_Source data_
= = = = =

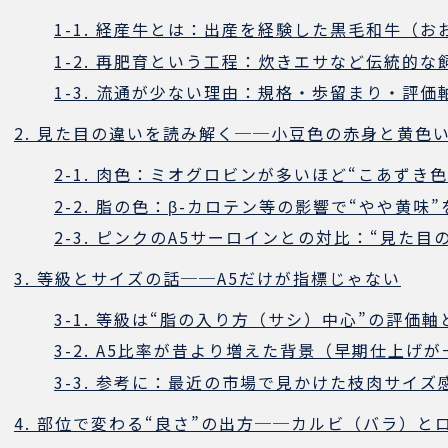
1-1. 経産牛とは：出産を経験した黒毛和牛（お
1-2. 再肥育という工程：炊きエサなど伝統的な
1-3. 流通が少ない理由：規格・歩留まり・評価
2. 見た目の違いを読み解く──小豆色の赤身と黄色
2-1. 肉色：ミオグロビンが多いほど“こあずき
2-2. 脂の色：β-カロテン等の影響で“やや黄味
2-3. ピンクのA5サーロインとの対比：“見た目
3. 等級とサイズの話──A5だけが指標じゃない
3-1. 等級は“脂の入り方（サシ）中心”の評価
3-2. A5比率が昔より増えた背景（早期仕上げ
3-3. 参考に：最近の市場で見かけた枝肉サイズ
4. 部位で変わる“良さ”の出方──カルビ（バラ）と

= = = = =

_Work instructions_
Transcribe all the entries precisely. Do not include any picture.

_Answer area_
1-1. 経産牛とは：出産を経験した黒毛和牛（お
1-2. 再肥育という工程：炊きエサなど伝統的な
1-3. 流通が少ない理由：規格・歩留まり・評価
2. 見た目の違いを読み解く──小豆色の赤身と黄色
2-1. 肉色：ミオグロビンが多いほど“こあずき
2-2. 脂の色：β-カロテン等の影響で“やや黄味
2-3. ピンクのA5サーロインとの対比：“見た目
3. 等級とサイズの話──A5だけが指標じゃない
3-1. 等級は“脂の入り方（サシ）中心”の評価
3-2. A5比率が昔より増えた背景（早期仕上げ
3-3. 参考に：最近の市場で見かけた枝肉サイズ
4. 部位で変わる“良さ”の出方──カルビ（バラ）と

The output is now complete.